Among humans, a tiny area in the center of the retina, called the fovea, is critically important to viewing fine details. Densely packed with cone photoreceptor cells, it is typically used while reading, driving and gazing at objects of interest. Certain animals have a similar feature in their eyes, but researchers had previously believed that the fovea was unique to primates. According to vision scientists at the University of Pennsylvania, dogs also have an area of their retina that strongly resembles the human fovea. In addition, this region is susceptible to genetic blinding diseases in dogs, much as it is in humans.
It’s really amazing to believe that humans and dogs have been interacting with each other for some 20,000 years, and we’re now learning something about them that’s not only eluded us for all of this time, but is also clinically relevant. It is known that dogs have what is called an “area centralis”, a region around the center of the retina with a relative increase in cone photoreceptor cell density. However, dogs lack the pit formation that humans have and before this study was done, it was believed that the increase in cone photoreceptor cell density was nowhere near what is seen in primates. The highest reported density in dogs was previously 29,000 cones per square millimeter, compared to more than 100,000 cones per square millimeter seen in the foveas of humans and macaques.
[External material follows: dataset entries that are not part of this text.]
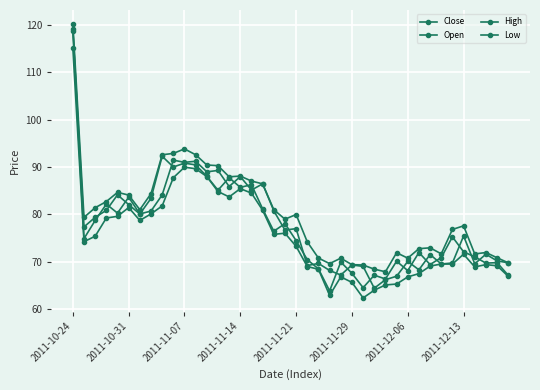

Does the chart have visible grid lines?

Yes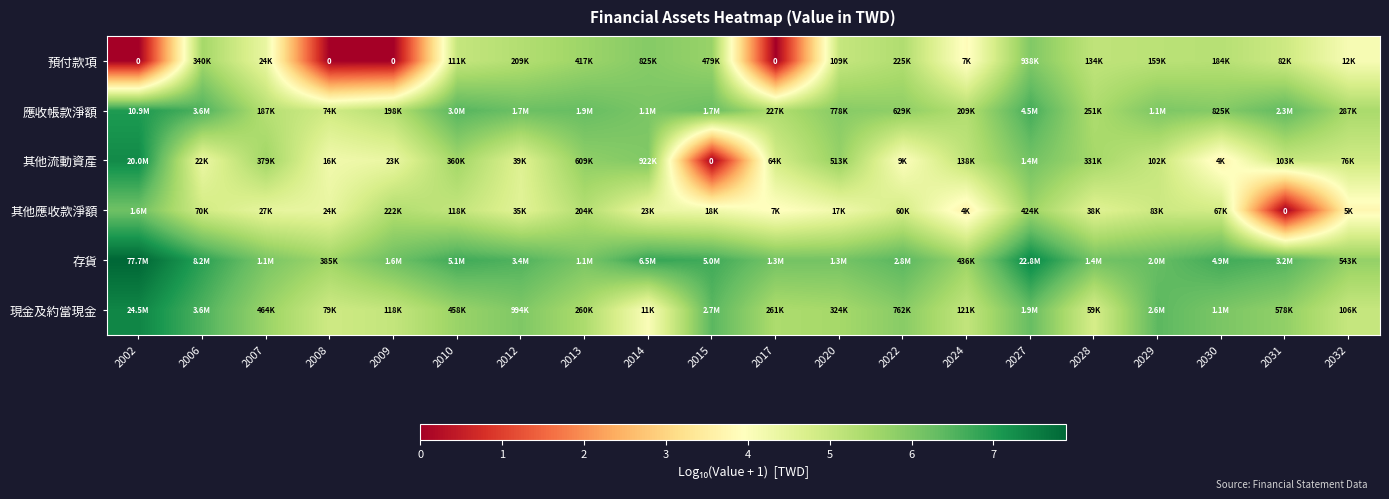

The 現金及約當現金 series shows 8.6 at 2032. True or false?

False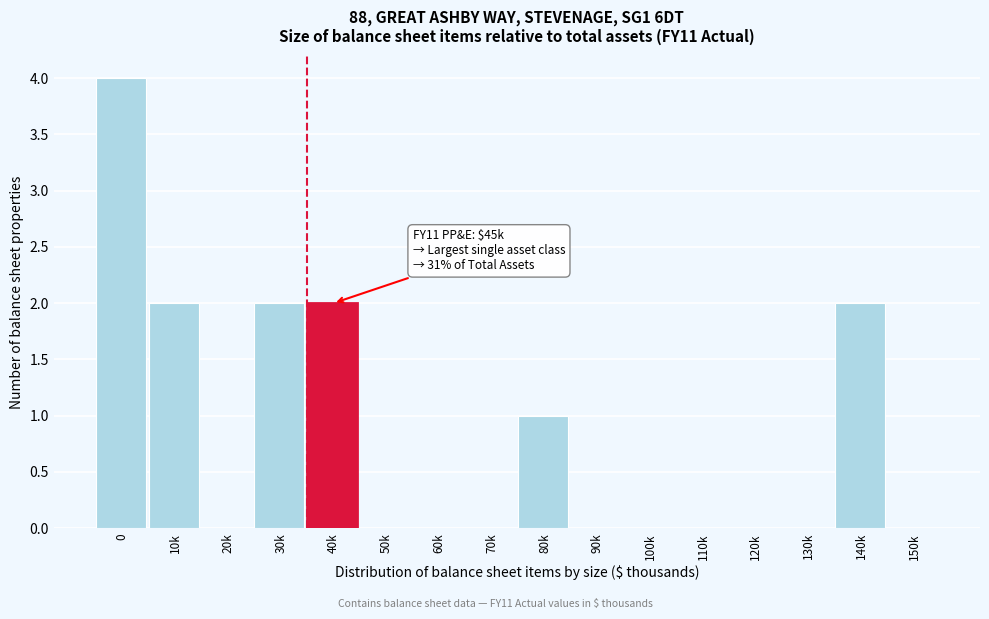

Reading left to right, extract all data points from this chart.

0=4	10k=2	20k=0	30k=2	40k=2	50k=0	60k=0	70k=0	80k=1	90k=0	100k=0	110k=0	120k=0	130k=0	140k=2	150k=0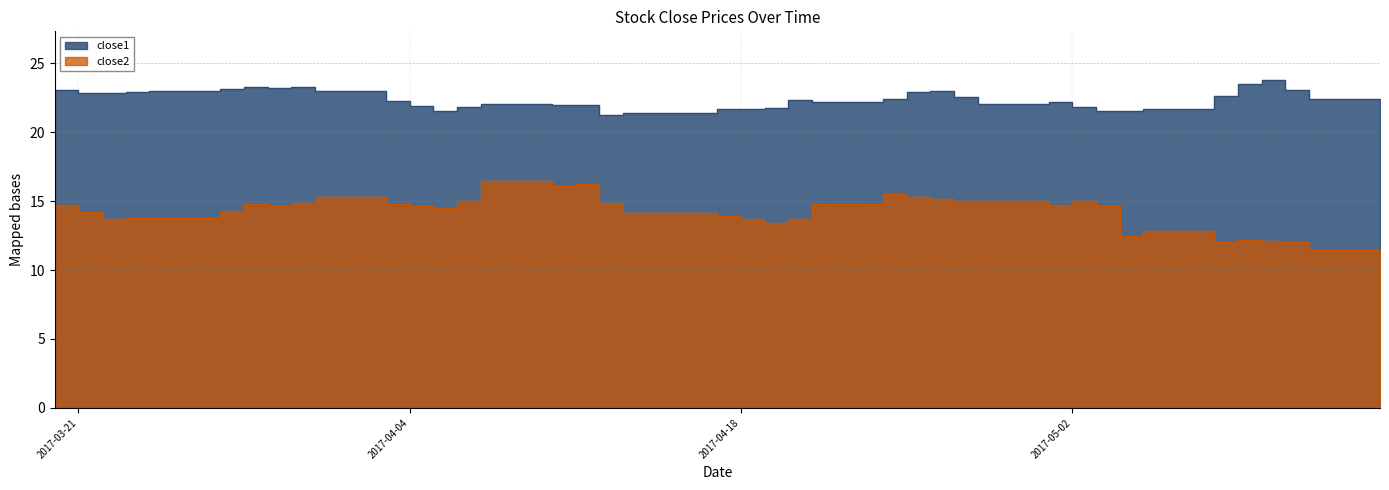

What are all the series names shown in the legend?

close1, close2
However, it turns out that previous studies in dogs had missed a miniscule region of increased cell density. In this study, while examining the retina of a dog with a mutation that causes a disease akin to a form of X-linked retinal degeneration in humans, the Penn researchers noticed a thinning of the retinal layer that contains photoreceptor cells. After focusing in on this region, researchers examined the retinas of normal dogs using advanced imaging techniques, such as confocal scanning laser ophthalmoscopy, optical coherence tomography and two-photon microscopy. By enabling the scientists to visualize different retina layers, they were able to identify a small area of peak cone density and estimate cone numbers by counting the cells in this unique area. Researchers found that cone densities reached more than 120,000 cells per square millimeter in a never-before-described fovea-like region within the area centralis, a density of par with a primate’s fovea. They also recognized that the “output side” of this cone-dense region corresponded with an area of dense retinal ganglion cells, which transmit signals to the brain.
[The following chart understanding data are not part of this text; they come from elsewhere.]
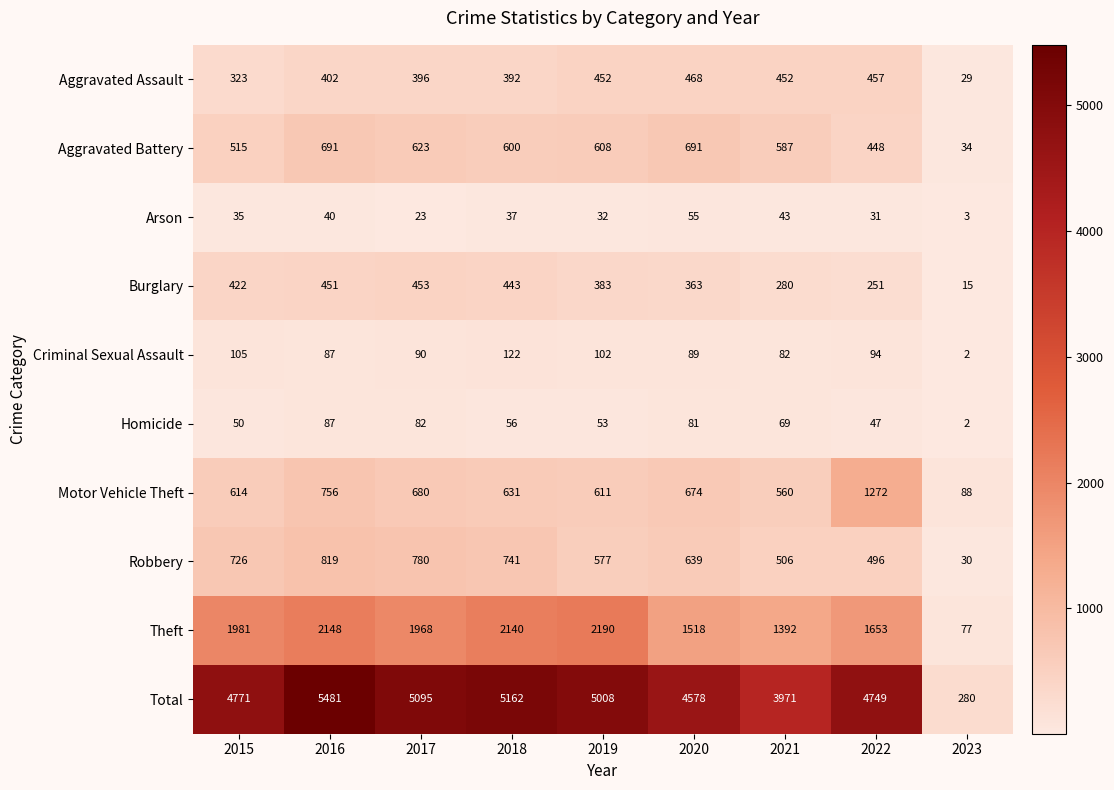

At which category is the sum across all series the highest?

2016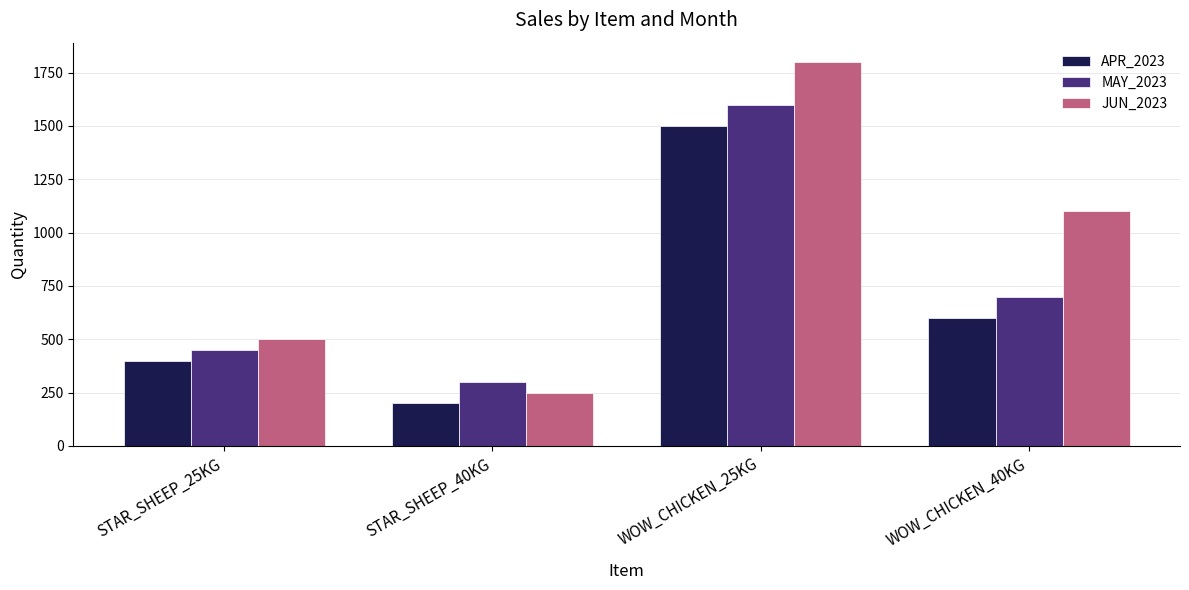

Which series has the largest total across all categories?

JUN_2023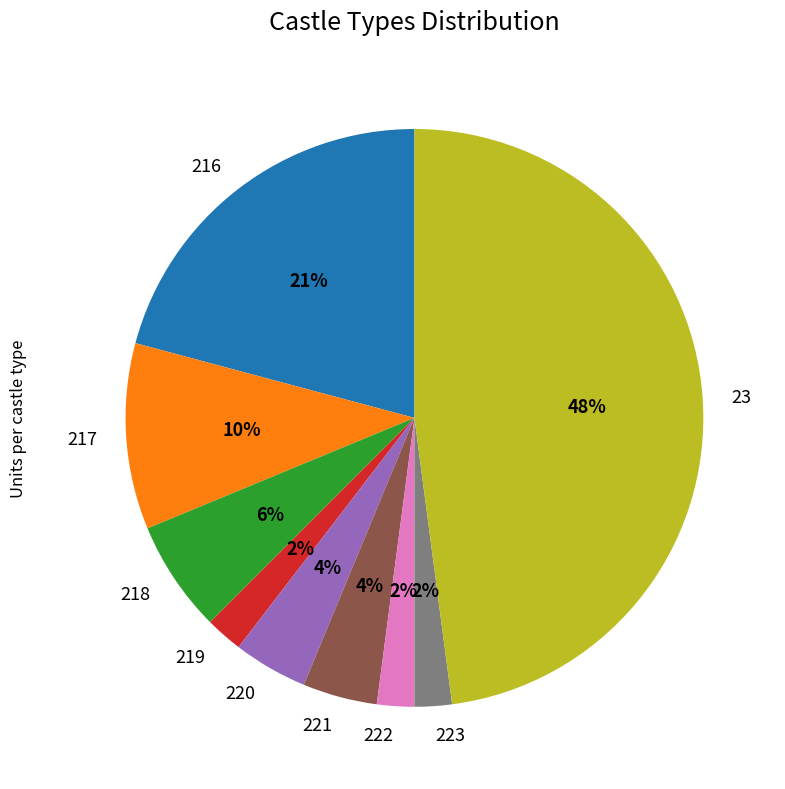

Is there a majority slice in this chart?

No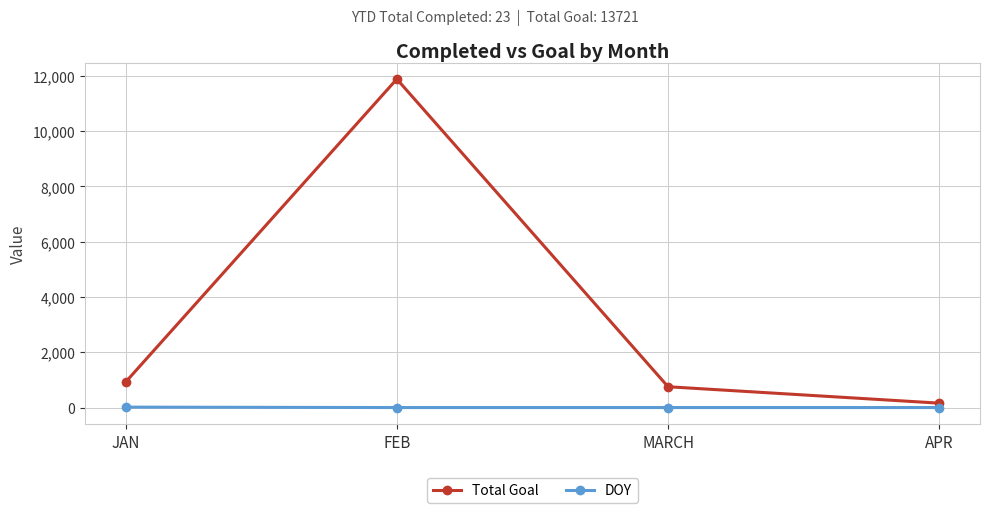

How many lines are shown in the chart?

2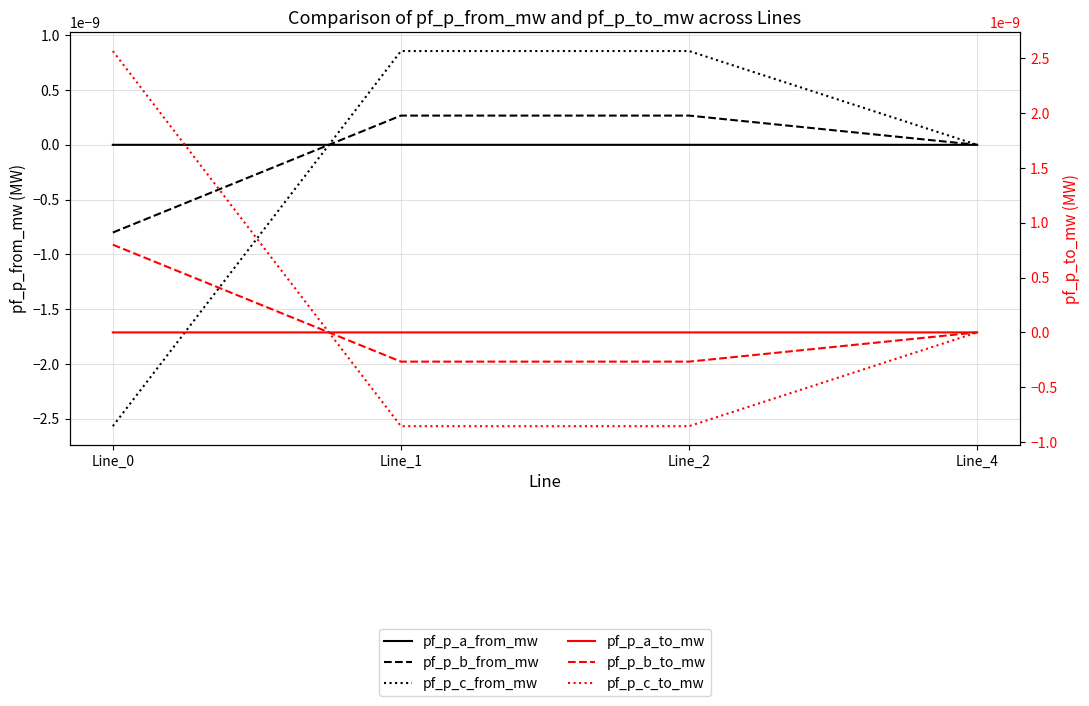

Is the value of pf_p_c_from_mw at Line_0 greater than the value of pf_p_a_to_mw at Line_4?

No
Human patients with macular degeneration experience a loss of photoreceptor cells at or near the fovea, which results in a loss of central vision. To see whether the fovea-like region was similarly affected in dogs, the Penn researchers used the same techniques to examine animals that had mutations in two genes (BEST1 and RPGR) that can lead to macular degeneration in humans. In both cases, the onset of disease affected the fovea-like region in dogs in a very similar way that the disease affected humans, with central retinal lesions appearing earlier than lesions in the peripheral retina. Why the fovea is so susceptible to early disease expression for certain hereditary disorders and why it’s spared under other conditions is as of yet unclear. However, these findings could allow for translational research by allowing researchers to test treatments for human foveal and macular degenerative diseases in dogs.
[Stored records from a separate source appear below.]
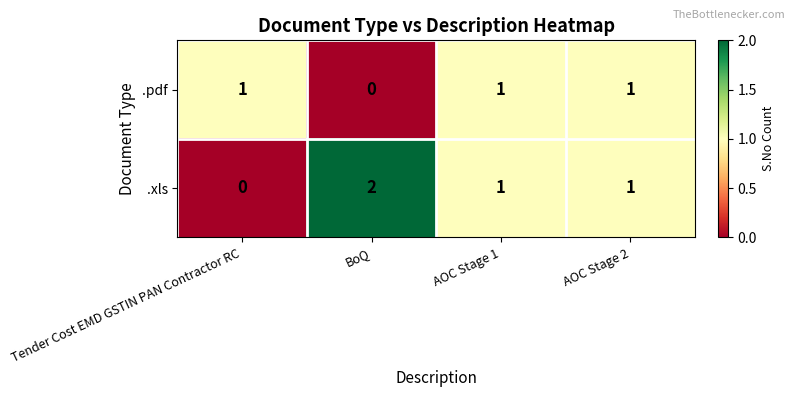

Reading left to right, extract all data points from this chart.

.pdf: Tender Cost EMD GSTIN PAN Contractor RC=1	BoQ=0	AOC Stage 1=1	AOC Stage 2=1
.xls: Tender Cost EMD GSTIN PAN Contractor RC=0	BoQ=2	AOC Stage 1=1	AOC Stage 2=1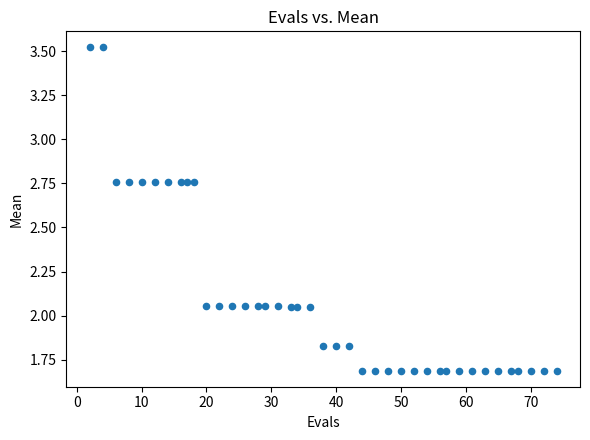

What is the range of X values (max minus min)?

72.0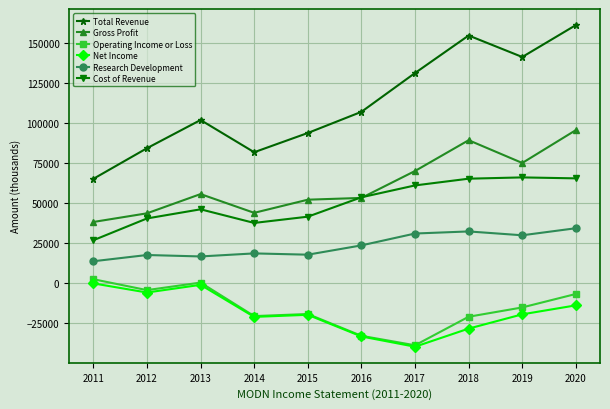

Rank the series at 2020 from highest to lowest value.

Total Revenue, Gross Profit, Cost of Revenue, Research Development, Operating Income or Loss, Net Income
In addition, this discovery offers unique insight into a rare human condition, fovea plana, in which people have normal visual acuity but no “pit” in their fovea, so that their fovea resemble that of dogs. The fact that dogs have a fovea-like area of dense photoreceptor cells could indicate that dogs are seeing more acutely than people had previously assumed. Looking ahead, researchers may focus on this fovea-like area in studies of therapies not only for X-linked retinal degeneration and Best disease, but also other sight-related problems that affect the macula and fovea.